I’m wondering why this error happened, and how to fix it.
I checked whole nodes and graphs’s id are in ‘node_id’ and ‘graph_id’, no duplicated.
I would really appreciate it if you could reply my question.
Thank you.

Have you checked this user guide? It may also be helpful if you can provide some fake data files and a script to reproduce the errors.

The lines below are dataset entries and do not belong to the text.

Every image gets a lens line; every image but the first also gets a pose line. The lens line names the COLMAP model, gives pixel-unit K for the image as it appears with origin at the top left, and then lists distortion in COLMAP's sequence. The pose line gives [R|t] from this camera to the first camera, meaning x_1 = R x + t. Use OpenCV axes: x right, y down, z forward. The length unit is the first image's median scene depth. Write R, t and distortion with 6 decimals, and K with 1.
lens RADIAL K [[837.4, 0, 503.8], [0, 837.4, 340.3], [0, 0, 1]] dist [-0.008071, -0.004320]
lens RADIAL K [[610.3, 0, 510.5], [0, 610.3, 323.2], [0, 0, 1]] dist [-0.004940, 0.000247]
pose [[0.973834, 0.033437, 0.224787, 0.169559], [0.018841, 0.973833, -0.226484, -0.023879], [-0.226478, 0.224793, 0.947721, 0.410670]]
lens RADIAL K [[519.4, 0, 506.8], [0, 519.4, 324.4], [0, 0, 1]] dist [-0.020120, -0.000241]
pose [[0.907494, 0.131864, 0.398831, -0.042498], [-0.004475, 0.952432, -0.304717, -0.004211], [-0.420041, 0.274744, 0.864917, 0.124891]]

Yes I followed the example in that page.
My dataset is like :

  • nodes.csv (2301029 rows x 3 columns):
    graph_id (numpy.int64)
    node_id (numpy.int64)
    feat (str)
    EX) graph_id 9967 / node_id 0 / feat 4,0
  • edges.csv (2466770 rows x 4 columns):
    graph_id (numpy.int64)
    src_id (numpy.int64)
    dst_id (numpy.int64)
    feat (str)
    EX) graph_id 1549 / src_id 461295 / dst_id 185738 / feat 14.914122846632385, 1.0
  • graphs.csv (14513 rows x 3 columns):
    graph_id (numpy.int64)
    label (numpy.int64)
    feat (str)
    EX) graph_id 0 / label 0 / feat 5790.0

What I did was just
import dgl
dataset = dgl.data.CSVDataset(’./folder_name’)
print(len(dataset))

Many things can go wrong with the data parsing process. Without access to your data, at least one that can reproduce the issue, it’s hard to give further suggestions.

1 Like

It seems that some nodes having many graph ids are problems. My goal is to classify ‘a 2step graph from one node’ so I just make those nodes independently. Thanks for your apply mufeili.

1 Like

This topic was automatically closed 30 days after the last reply. New replies are no longer allowed.